» Data shown
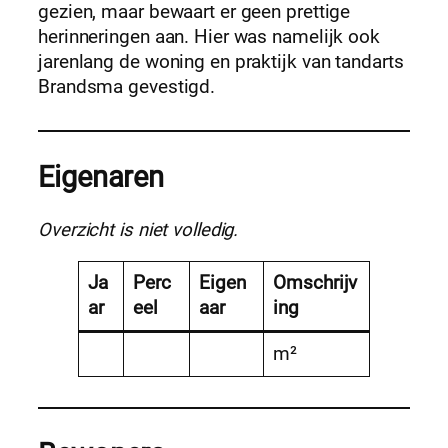
gezien, maar bewaart er geen prettige
herinneringen aan. Hier was namelijk ook
jarenlang de woning en praktijk van tandarts
Brandsma gevestigd.
Eigenaren
Overzicht is niet volledig.
Ja
Perc
Eigen
Omschrijv
ar
eel
aar
ing
m²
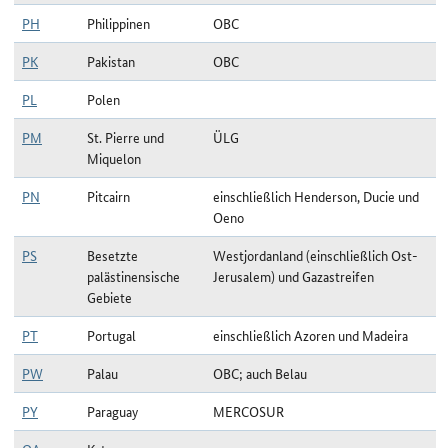
PH
Philippinen
OBC
PK
Pakistan
OBC
PL
Polen
PM
St. Pierre und
ÜLG
Miquelon
PN
Pitcairn
einschließlich Henderson, Ducie und
Oeno
PS
Besetzte
Westjordanland (einschließlich Ost-
palästinensische
Jerusalem) und Gazastreifen
Gebiete
PT
Portugal
einschließlich Azoren und Madeira
PW
Palau
OBC; auch Belau
PY
Paraguay
MERCOSUR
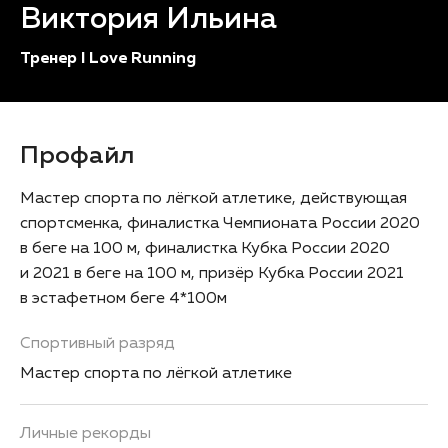
Виктория Ильина
Тренер I Love Running
Профайл
Мастер спорта по лёгкой атлетике, действующая
спортсменка, финалистка Чемпионата России 2020
в беге на 100 м, финалистка Кубка России 2020
и 2021 в беге на 100 м, призёр Кубка России 2021
в эстафетном беге 4*100м
Спортивный разряд
Мастер спорта по лёгкой атлетике
Личные рекорды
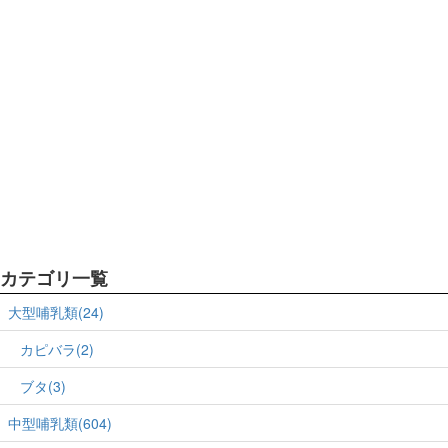
カテゴリ一覧
大型哺乳類(24)
カピバラ(2)
ブタ(3)
中型哺乳類(604)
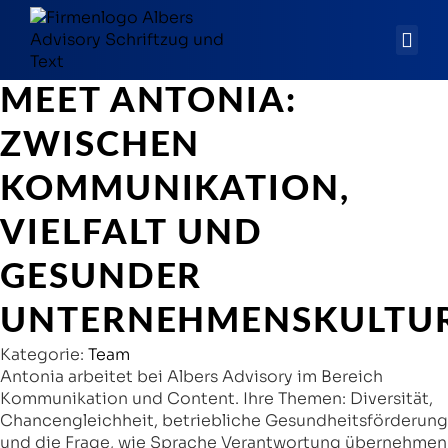
MEET ANTONIA:
ZWISCHEN
KOMMUNIKATION,
VIELFALT UND
GESUNDER
UNTERNEHMENSKULTU
Kategorie:
Team
Antonia arbeitet bei Albers Advisory im Bereich
Kommunikation und Content. Ihre Themen: Diversität,
Chancengleichheit, betriebliche Gesundheitsförderung
und die Frage, wie Sprache Verantwortung übernehmen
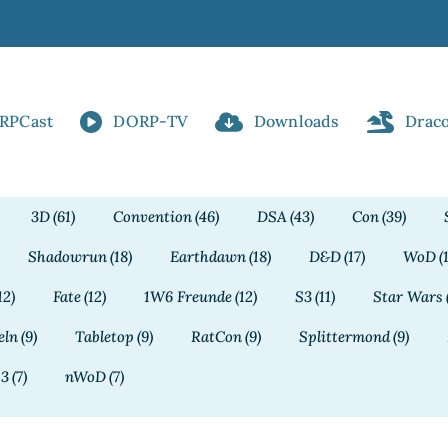
RPCast
DORP-TV
Downloads
Drac
3D
(61)
Convention
(46)
DSA
(43)
Con
(39)
Shadowrun
(18)
Earthdawn
(18)
D&D
(17)
WoD
(
12)
Fate
(12)
1W6 Freunde
(12)
S3
(11)
Star Wars
eln
(9)
Tabletop
(9)
RatCon
(9)
Splittermond
(9)
13
(7)
nWoD
(7)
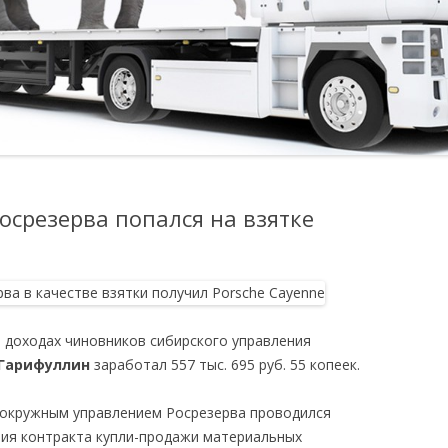
осрезерва попался на взятке
 доходах чиновников сибирского управления
Гарифуллин
заработал 557 тыс. 695 руб. 55 копеек.
а окружным управлением Росрезерва проводился
ния контракта купли-продажи материальных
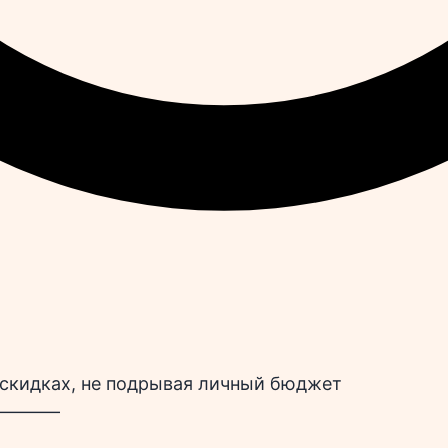
 скидках, не подрывая личный бюджет
————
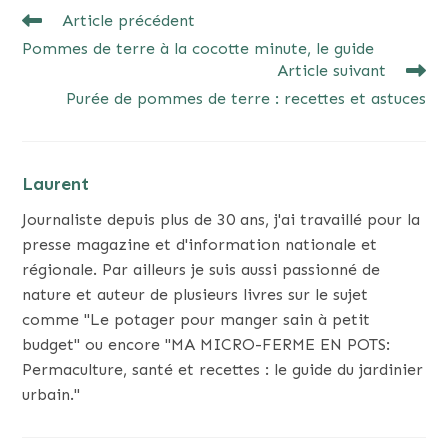
READ
Article précédent
MORE
Pommes de terre à la cocotte minute, le guide
ARTICLES
Article suivant
Purée de pommes de terre : recettes et astuces
Laurent
Journaliste depuis plus de 30 ans, j'ai travaillé pour la
presse magazine et d'information nationale et
régionale. Par ailleurs je suis aussi passionné de
nature et auteur de plusieurs livres sur le sujet
comme "Le potager pour manger sain à petit
budget" ou encore "MA MICRO-FERME EN POTS:
Permaculture, santé et recettes : le guide du jardinier
urbain."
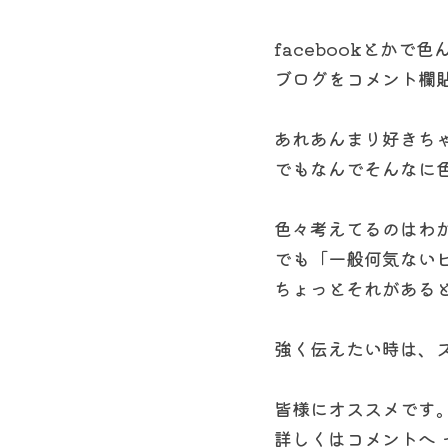
facebookとか
ブログをコメント欄
あれあんまり好きち
でもなんでそんなに
色々考えてるのはわ
でも「一般何気ないピ
ちょっとそれがある
強く伝えたい時は、
皆様にオススメです
詳しくはコメントへ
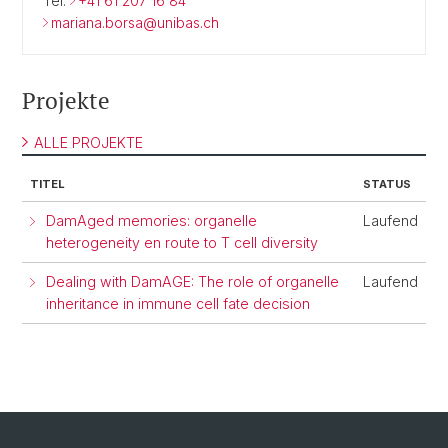
Tel.
+41 61 207 16 84
mariana.borsa@unibas.ch
Projekte
ALLE PROJEKTE
TITEL
STATUS
DamAged memories: organelle
Laufend
heterogeneity en route to T cell diversity
Dealing with DamAGE: The role of organelle
Laufend
inheritance in immune cell fate decision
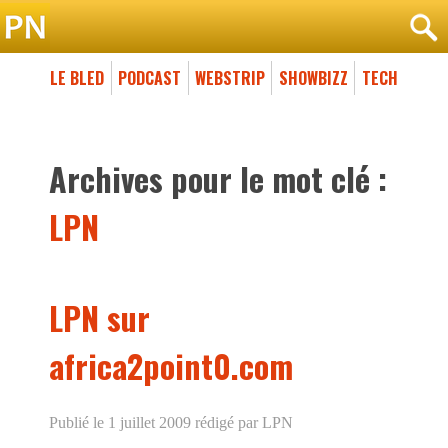
LE BLED
PODCAST
WEBSTRIP
SHOWBIZZ
TECH
Archives pour le mot clé :
LPN
LPN sur
africa2point0.com
Publié le 1 juillet 2009
rédigé par LPN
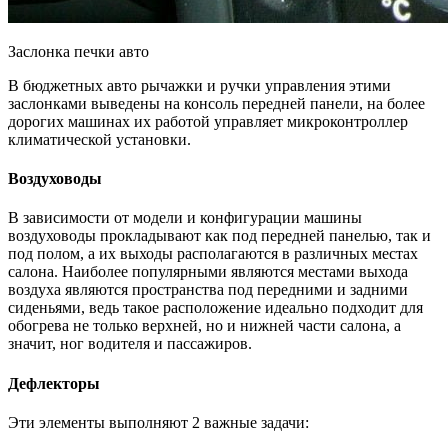
Заслонка печки авто
В бюджетных авто рычажки и ручки управления этими
заслонками выведены на консоль передней панели, на более
дорогих машинах их работой управляет микроконтроллер
климатической установки.
Воздуховоды
В зависимости от модели и конфигурации машины
воздуховоды прокладывают как под передней панелью, так и
под полом, а их выходы располагаются в различных местах
салона. Наиболее популярными являются местами выхода
воздуха являются пространства под передними и задними
сиденьями, ведь такое расположение идеально подходит для
обогрева не только верхней, но и нижней части салона, а
значит, ног водителя и пассажиров.
Дефлекторы
Эти элементы выполняют 2 важные задачи:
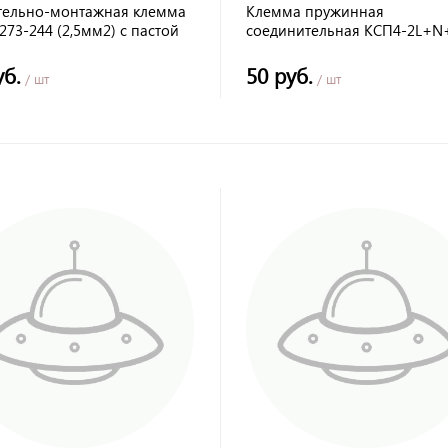
тельно-монтажная клемма
Клемма пружинная
73-244 (2,5мм2) с пастой
соединительная КСП4-2L+N+
16 A TDM
уб.
50 руб.
/ шт
/ шт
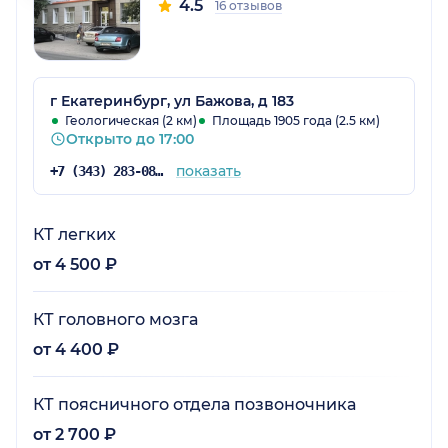
4.5
16 отзывов
г Екатеринбург, ул Бажова, д 183
Геологическая (2 км)
Площадь 1905 года (2.5 км)
Открыто до 17:00
показать
+7 (343) 283-08-08
КТ легких
от 4 500 ₽
КТ головного мозга
от 4 400 ₽
КТ поясничного отдела позвоночника
от 2 700 ₽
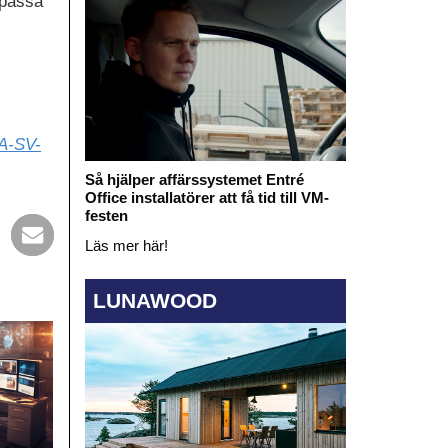
npassa
A-SV-
Så hjälper affärssystemet Entré
Office installatörer att få tid till VM-
festen
Läs mer här!
LUNAWOOD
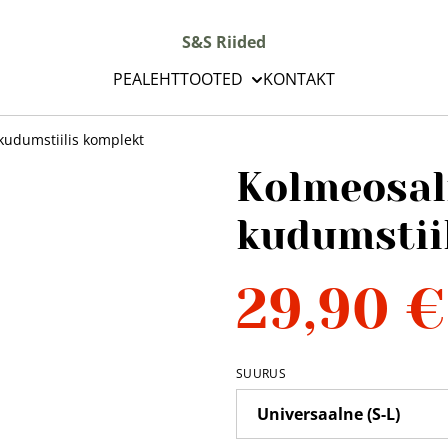
S&S Riided
PEALEHT
TOOTED
KONTAKT
kudumstiilis komplekt
Kolmeosal
kudumstii
29,90 €
SUURUS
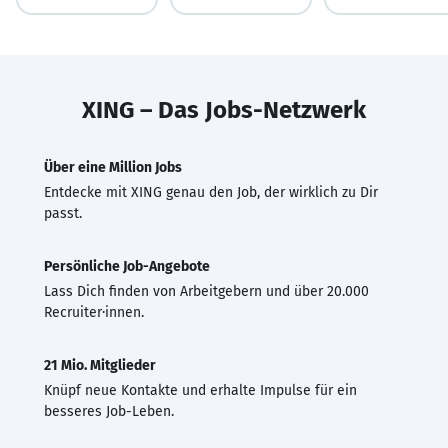
XING – Das Jobs-Netzwerk
Über eine Million Jobs
Entdecke mit XING genau den Job, der wirklich zu Dir
passt.
Persönliche Job-Angebote
Lass Dich finden von Arbeitgebern und über 20.000
Recruiter·innen.
21 Mio. Mitglieder
Knüpf neue Kontakte und erhalte Impulse für ein
besseres Job-Leben.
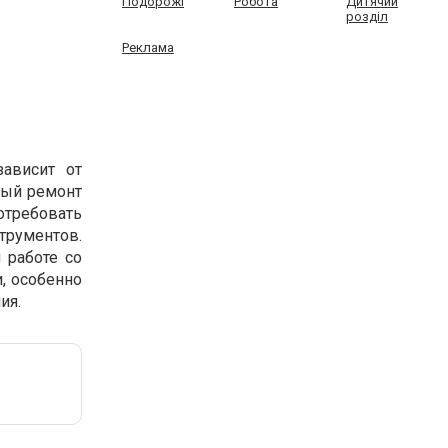
Подорожі
Робота
Дитячий
розділ
Реклама
ависит от
ный ремонт
отребовать
рументов.
 работе со
, особенно
ия.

» Assignment
Copy all of the listing word for word, minus the images.

» Written reply
gezien, maar bewaart er geen prettige
herinneringen aan. Hier was namelijk ook
jarenlang de woning en praktijk van tandarts
Brandsma gevestigd.
Eigenaren
Overzicht is niet volledig.
Ja
Perc
Eigen
Omschrijv
ar
eel
aar
ing
m²
PH
Philippinen
OBC
PK
Pakistan
OBC
PL
Polen
PM
St. Pierre und
ÜLG
Miquelon
PN
Pitcairn
einschließlich Henderson, Ducie und
Oeno
PS
Besetzte
Westjordanland (einschließlich Ost-
palästinensische
Jerusalem) und Gazastreifen
Gebiete
PT
Portugal
einschließlich Azoren und Madeira
PW
Palau
OBC; auch Belau
PY
Paraguay
MERCOSUR
Виктория Ильина
Тренер I Love Running
Профайл
Мастер спорта по лёгкой атлетике, действующая
спортсменка, финалистка Чемпионата России 2020
в беге на 100 м, финалистка Кубка России 2020
и 2021 в беге на 100 м, призёр Кубка России 2021
в эстафетном беге 4*100м
Спортивный разряд
Мастер спорта по лёгкой атлетике
Личные рекорды
カテゴリ一覧
大型哺乳類(24)
カピバラ(2)
ブタ(3)
中型哺乳類(604)
MEET ANTONIA:
ZWISCHEN
KOMMUNIKATION,
VIELFALT UND
GESUNDER
UNTERNEHMENSKULTU
Kategorie:
Team
Antonia arbeitet bei Albers Advisory im Bereich
Kommunikation und Content. Ihre Themen: Diversität,
Chancengleichheit, betriebliche Gesundheitsförderung
und die Frage, wie Sprache Verantwortung übernehmen
RPCast
DORP-TV
Downloads
Drac
3D
(61)
Convention
(46)
DSA
(43)
Con
(39)
Shadowrun
(18)
Earthdawn
(18)
D&D
(17)
WoD
(
12)
Fate
(12)
1W6 Freunde
(12)
S3
(11)
Star Wars
eln
(9)
Tabletop
(9)
RatCon
(9)
Splittermond
(9)
13
(7)
nWoD
(7)
осрезерва попался на взятке
 доходах чиновников сибирского управления
Гарифуллин
заработал 557 тыс. 695 руб. 55 копеек.
а окружным управлением Росрезерва проводился
ния контракта купли-продажи материальных
 скидках, не подрывая личный бюджет
————
READ
Article précédent
MORE
Pommes de terre à la cocotte minute, le guide
ARTICLES
Article suivant
Purée de pommes de terre : recettes et astuces
Laurent
Journaliste depuis plus de 30 ans, j'ai travaillé pour la
presse magazine et d'information nationale et
régionale. Par ailleurs je suis aussi passionné de
nature et auteur de plusieurs livres sur le sujet
comme "Le potager pour manger sain à petit
budget" ou encore "MA MICRO-FERME EN POTS:
Permaculture, santé et recettes : le guide du jardinier
urbain."
facebookとか
ブログをコメント欄
あれあんまり好きち
でもなんでそんなに
色々考えてるのはわ
でも「一般何気ないピ
ちょっとそれがある
強く伝えたい時は、
皆様にオススメです
詳しくはコメントへ
Tel.
+41 61 207 16 84
mariana.borsa@unibas.ch
Projekte
ALLE PROJEKTE
TITEL
STATUS
DamAged memories: organelle
Laufend
heterogeneity en route to T cell diversity
Dealing with DamAGE: The role of organelle
Laufend
inheritance in immune cell fate decision
LE BLED
PODCAST
WEBSTRIP
SHOWBIZZ
TECH
Archives pour le mot clé :
LPN
LPN sur
africa2point0.com
Publié le 1 juillet 2009
rédigé par LPN
Заслонка печки авто
В бюджетных авто рычажки и ручки управления этими
заслонками выведены на консоль передней панели, на более
дорогих машинах их работой управляет микроконтроллер
климатической установки.
Воздуховоды
В зависимости от модели и конфигурации машины
воздуховоды прокладывают как под передней панелью, так и
под полом, а их выходы располагаются в различных местах
салона. Наиболее популярными являются местами выхода
воздуха являются пространства под передними и задними
сиденьями, ведь такое расположение идеально подходит для
обогрева не только верхней, но и нижней части салона, а
значит, ног водителя и пассажиров.
Дефлекторы
Эти элементы выполняют 2 важные задачи:
тельно-монтажная клемма
Клемма пружинная
73-244 (2,5мм2) с пастой
соединительная КСП4-2L+N+
16 A TDM
уб.
50 руб.
/ шт
/ шт
4.5
16 отзывов
г Екатеринбург, ул Бажова, д 183
Геологическая (2 км)
Площадь 1905 года (2.5 км)
Открыто до 17:00
показать
+7 (343) 283-08-08
КТ легких
от 4 500 ₽
КТ головного мозга
от 4 400 ₽
КТ поясничного отдела позвоночника
от 2 700 ₽
npassa
A-SV-
Så hjälper affärssystemet Entré
Office installatörer att få tid till VM-
festen
Läs mer här!
LUNAWOOD
S&S Riided
PEALEHT
TOOTED
KONTAKT
kudumstiilis komplekt
Kolmeosal
kudumstii
29,90 €
SUURUS
XING – Das Jobs-Netzwerk
Über eine Million Jobs
Entdecke mit XING genau den Job, der wirklich zu Dir
passt.
Persönliche Job-Angebote
Lass Dich finden von Arbeitgebern und über 20.000
Recruiter·innen.
21 Mio. Mitglieder
Knüpf neue Kontakte und erhalte Impulse für ein
besseres Job-Leben.
Подорожі
Робота
Дитячий
розділ
Реклама
ависит от
ный ремонт
отребовать
рументов.
 работе со
, особенно
ия.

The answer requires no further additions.